Beirute, 23 nov (EFE).- Pelo menos 6.455 pessoas morreram pelos ataques da coalizão internacional, liderada pelos Estados Unidos, contra o grupo terrorista Estado Islâmico (EI) na Síria desde o seu início, em 23 de setembro de 2014, segundo os números divulgados nesta quarta-feira pelo Observatório Sírio de Direitos Humanos (OSDH).

Os bombardeios também deixaram centenas de feridos, a maioria deles simpatizantes do EI em várias províncias sírias.

O OSDH detalhou que entre os mortos há pelo menos 700 civis, dos quais 169 eram menores de idade e 106 mulheres.

O EI sofreu pelo menos 5.506 baixas, a maioria de milicianos estrangeiros e entre os quais figuram alguns de seus dirigentes como Abu Omar al Shishani, Abu al Hiya al Tunisi, Abu Osama al Iraqui e Omar al Rafidan.

Além disso, há um responsável do grupo extremista que morreu junto com sua esposa e seus quatro filhos por um bombardeio em Dabiq, na província de Aleppo, no norte do país.

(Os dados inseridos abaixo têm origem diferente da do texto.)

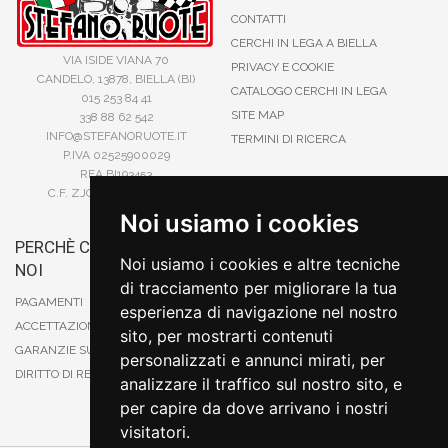
CONTATTI
CERCHI IN LEGA A BIELLA
VIA ISIDE VIANA 70
PRIVACY E COOKIE
CANDELO, 13878, BIELLA (BI)
CATALOGO CERCHI IN LEGA
015 253 84 41
SITE MAP
338 88 62 542
INFO@STEFANORUOTE.IT
TERMINI DI RICERCA
P.IVA 02525900029
REA BI193453
C.F. ZJOSFN73H14A859X
Noi usiamo i cookies
PERCHÈ COMPRARE DA
BONIFICO
Noi usiamo i cookies e altre tecniche
NOI
CARTA DI CREDITO
di tracciamento per migliorare la tua
PAYPAL
PAGAMENTI
esperienza di navigazione nel nostro
CONTRASSEGNO
ACCETTAZIONE DEGLI ORDINI
sito, per mostrarti contenuti
POSTEPAY
GARANZIE SUI PRODOTTI
personalizzati e annunci mirati, per
DIRITTO DI RECESSO
analizzare il traffico sul nostro sito, e
per capire da dove arrivano i nostri
visitatori.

A coalizão não teve como alvo apenas posições do EI, mas também da Frente al Nusra (atualmente chamada de Frente da Conquista do Levante e antigo braço sírio da Al Qaeda), que perdeu 141 de seus combatentes.

Ontem à noite, o Pentágono assegurou que tinha matado o egípcio Abu al Farach al Masri, um alto comando da Al Qaeda na Síria, durante um ataque aéreo lançado em 18 de novembro perto da cidade de Sarmada, na província de Idlib.

A apuração do OSDH também inclui 10 milicianos do grupo radical Exército da Sunna que morreram em um ataque contra sua base em Atme, também em Idlib.

Além disso, um rebelde de um grupo islâmico morreu por um bombardeio contra uma base do EI onde estava retido na cidade de Maadan, na província de Al Raqqa, enquanto um ativista de uma agência de notícias dos radicais também morreu em um bombardeio em Tel Batal, em Aleppo.

A estas vítimas, se somam 90 efetivos governamentais sírios, que morreram em um ataque da coalizão contra o quartel de uma brigada de artilharia na região de Jabal Zarda, na periferia da cidade de Deir ez Zor.

O OSDH não descartou que o número de seguidores do EI mortos seja superior, devido à dificuldade para documentar as baixas na organização, já que o grupo mantém grande sigilo sobre seus falecidos.

O EI proclamou no final de junho de 2014 um califado na Síria e no Iraque, onde conquistou amplas partes do território.